— Вот так драпанули!.. А есть хочется… кишки марш играют…
— А теща моя кабана заколола, — вздохнул Браковый.
— Так айда! — вскочил Прокоп. — Как-нибудь проберемся. Ей-богу, я готов хоть к черту в зубы, лишь бы достать поесть.
Назар отпустил их: после боя все обессилели. Буераками, садами друзья добрались к подворью тещи. Притаились за порыжевшей прошлогодней копной соломы. Теща как раз вышла с ситом кур кормить. Когда ее окликнули, она даже побледнела.
— Ой, лышенько! Да казаки ж белые на том конце улицы.
— Молчите… Хлеба и сала нам…
— Да сейчас…
Она, бросив сито с крошками, кинулась в хату. Оттуда вышел тесть и, пообещав достать лошадей, подался к соседям через сады.
Вскоре старуха, кряхтя, вынесла два узелка с продуктами.
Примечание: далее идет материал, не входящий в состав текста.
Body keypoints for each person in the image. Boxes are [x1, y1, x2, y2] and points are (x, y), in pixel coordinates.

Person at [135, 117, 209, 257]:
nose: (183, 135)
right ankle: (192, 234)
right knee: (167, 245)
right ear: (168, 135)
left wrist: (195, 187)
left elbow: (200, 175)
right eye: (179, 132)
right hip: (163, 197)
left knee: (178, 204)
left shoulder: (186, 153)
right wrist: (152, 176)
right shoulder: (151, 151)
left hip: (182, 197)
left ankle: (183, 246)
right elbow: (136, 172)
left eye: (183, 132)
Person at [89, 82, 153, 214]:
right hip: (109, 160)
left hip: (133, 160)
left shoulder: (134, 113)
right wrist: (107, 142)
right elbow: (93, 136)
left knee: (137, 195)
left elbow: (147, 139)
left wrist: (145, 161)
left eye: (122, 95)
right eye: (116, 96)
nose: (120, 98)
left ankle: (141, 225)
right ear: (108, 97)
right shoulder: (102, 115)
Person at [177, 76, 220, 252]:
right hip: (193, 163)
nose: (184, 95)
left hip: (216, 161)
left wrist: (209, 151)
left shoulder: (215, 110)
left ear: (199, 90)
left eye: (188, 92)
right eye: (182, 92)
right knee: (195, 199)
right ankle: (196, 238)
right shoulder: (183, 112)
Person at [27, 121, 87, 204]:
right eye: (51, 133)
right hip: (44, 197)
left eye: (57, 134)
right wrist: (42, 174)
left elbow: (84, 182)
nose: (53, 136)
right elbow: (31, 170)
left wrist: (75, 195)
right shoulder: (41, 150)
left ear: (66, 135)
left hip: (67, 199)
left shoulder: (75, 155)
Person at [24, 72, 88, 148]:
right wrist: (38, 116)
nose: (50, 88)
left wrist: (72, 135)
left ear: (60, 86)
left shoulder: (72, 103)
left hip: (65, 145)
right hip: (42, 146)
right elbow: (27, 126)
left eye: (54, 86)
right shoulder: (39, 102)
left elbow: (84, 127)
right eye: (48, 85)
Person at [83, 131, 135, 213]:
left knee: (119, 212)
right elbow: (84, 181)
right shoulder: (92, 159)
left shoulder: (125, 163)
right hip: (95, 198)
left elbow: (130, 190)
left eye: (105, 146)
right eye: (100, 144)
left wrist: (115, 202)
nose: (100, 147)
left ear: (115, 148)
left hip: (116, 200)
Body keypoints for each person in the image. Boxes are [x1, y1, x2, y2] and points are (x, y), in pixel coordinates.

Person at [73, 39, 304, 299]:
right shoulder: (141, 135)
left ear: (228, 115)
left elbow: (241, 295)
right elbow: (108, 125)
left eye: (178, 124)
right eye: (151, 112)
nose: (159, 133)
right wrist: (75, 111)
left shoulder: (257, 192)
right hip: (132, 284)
Но еще раньше из-за яблонь показались два мальчугана на лошадях. Зазвенели стремена, и мальчуганы, соскочив с лошадей, передали поводья партизанам.
Кадеты запоздали: они открыли стрельбу, когда всадники уже поднимались на гору.
На подаренных хуторянами конях Таня и Шейко умчались в станицу Гусарную за помощью.
Станица была загромождена мажарами, орудиями. Звенела сбруя, ярко горели башлыки и ленты на белых папахах. Сновали всадники, скрипели подводы, варилась каша в котлах.
На площади беспечно веселились. Вчера бригада Кочубея, прорываясь на Армавир, соединилась тут с гусарнинскими партизанами. Встретились как брат с братом. Пели, танцевали, и глухо гудел бубен:
Ой, ру-ду-ду, ру-ду-ду, ру-ду-ду,
Родылася на биду, на биду!
— Где товарищ Кочубей? — спросила Таня у стройного казака, который живописно подбоченившись, в улыбке скалил кипенно-белые зубы.
— Батько? — нехотя повернулся юноша, блеснув серебряными газырями. — А вот выкомаривает…
В центре круга выбивал трепака мягкими кавказскими сапогами коренастый, загорелый парень. На нем все ходуном ходило и блестело: кривая дамасская сабля, позолоченный кинжал, отполированная кобура маузера. Светло-русый чуб выбился из-под белой с красной лентой кубанки. Танцуя, он припевал:
Я за Гапку рубля дам, рубля дам,
За Марусю — пьятака, пьятака,
Бо Маруся нэ така, нэ така!
Таня не могла поверить: неужели это тот храбрый Кочубей, о котором уже ходили легенды на Кубани. Прокоп Шейко тоже качал головой и усмехался: «Вот это батько!..»
Тем временем подошли гусарнинские ревкомовцы, узнали Таню Соломаху — свою «наставницу», стали расспрашивать. Тут и Кочубей подошел, вытирая пот со лба.
— Я — Ваня Кочубей. Что это за делегация? Записываться? О-о! Козырь-девка! — Он обошел вокруг Тани, дернул за саблю, карабин, залюбовался косами, заметил пыль на ее лице, возбужденность.